Erinnerung an die Heldinnen

Zu Hunderten kamen die Frauen, trotz des kalten Winters, und ließen sich nicht beirren.

Lautstark forderten sie die Herausgabe ihrer Männer und Söhne, die man verhaftet und hierher gebracht hatte, weil sie Juden waren. Sie sollten in der sogenannten Fabrikation eingesetzt werden. Zu solchem Engagement gehörte 1943 unglaublich viel Mut. Nach sechs Tagen des Protestes kamen die Männer tatsächlich frei.

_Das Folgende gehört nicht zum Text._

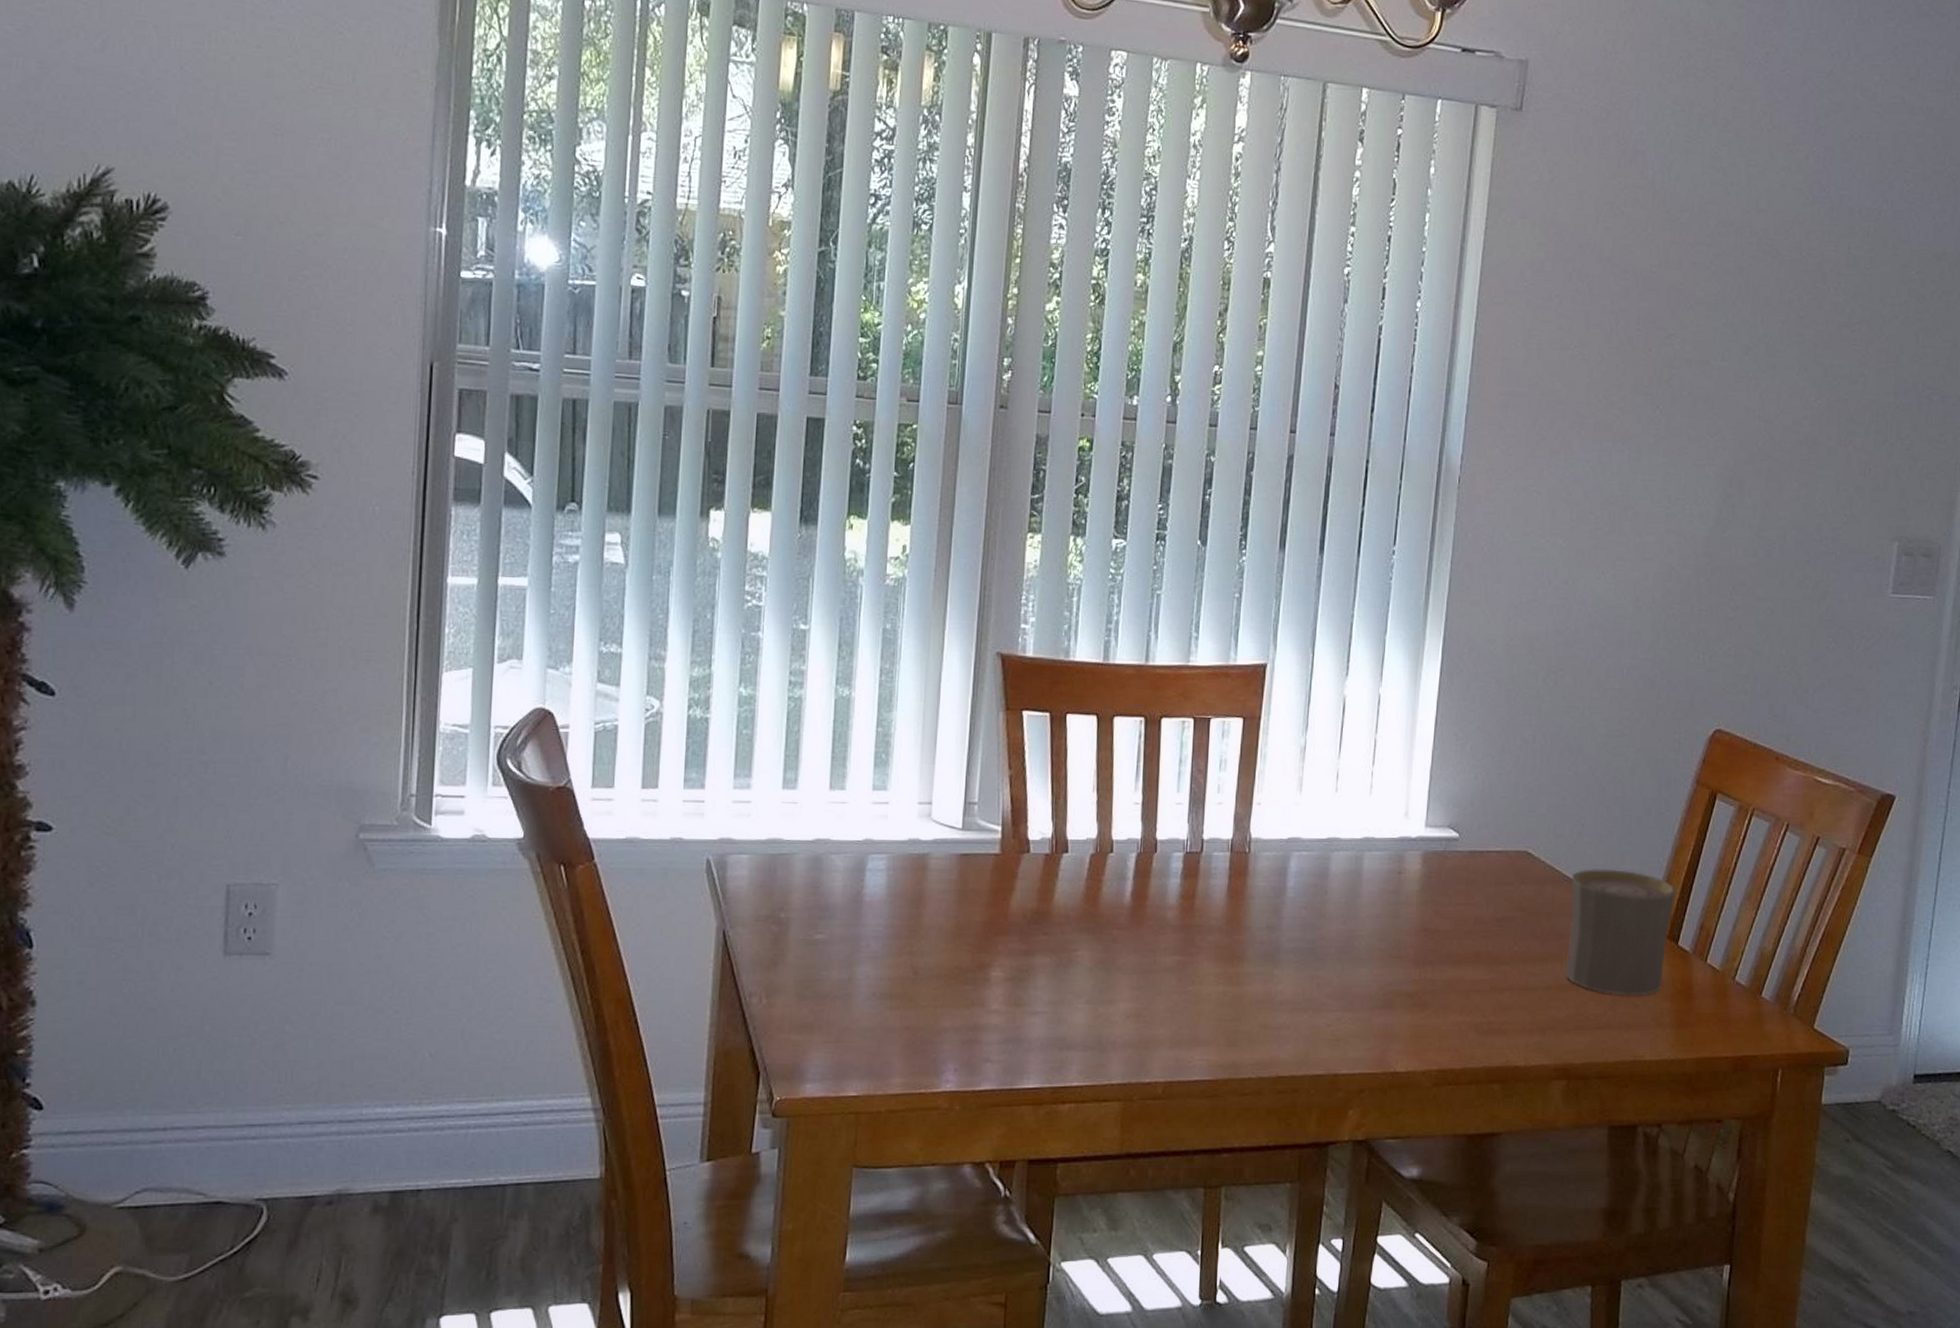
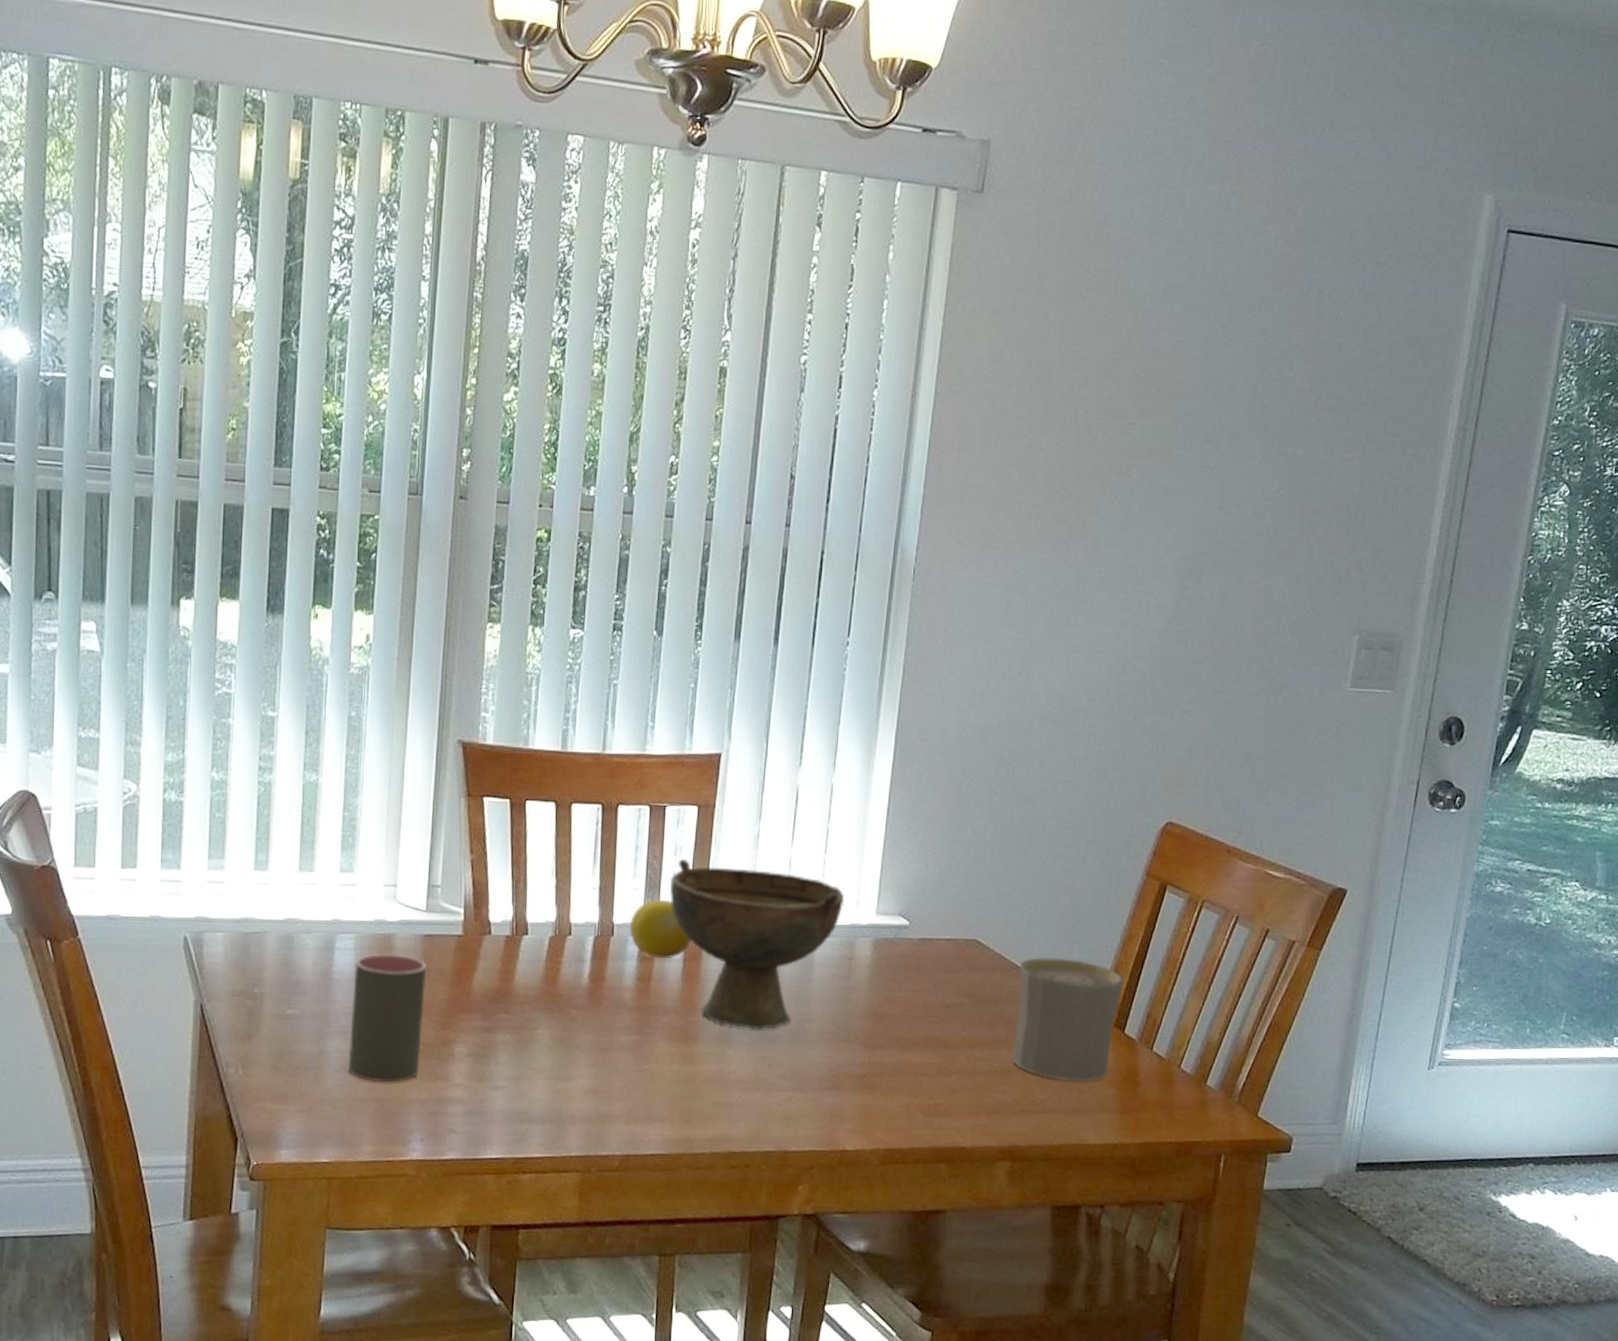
cup: none [879,875,962,1010] -> present [348,954,426,1083]
fruit: none [1173,814,1237,876] -> present [630,899,691,959]
bowl: none [1214,771,1393,949] -> present [669,858,845,1030]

Heute erinnert ein kleines Denkmalensemble von Ingeborg Hunzinger aus rotem Sandstein an die Heldinnen der Rosenstraße. Auf den Quadern sind Szenen jener Tage zu sehen, Erinnerung auch an die Macht von Liebe und zivilem Ungehorsam. Das Gestein befindet sich fast genau an der Stelle, an der einst die alte Synagoge Berlins stand.

Kaum zu glauben, dass das von der Rosenstraße eingefasste Plätzchen so versteckt liegt, wenn auch kaum 150 Meter von der Marienkirche entfernt. Vom brausenden Verkehr und den Touristenströmen auf der Karl-Liebknecht-Straße trennt den Ort nur eine Fußgängerpassage.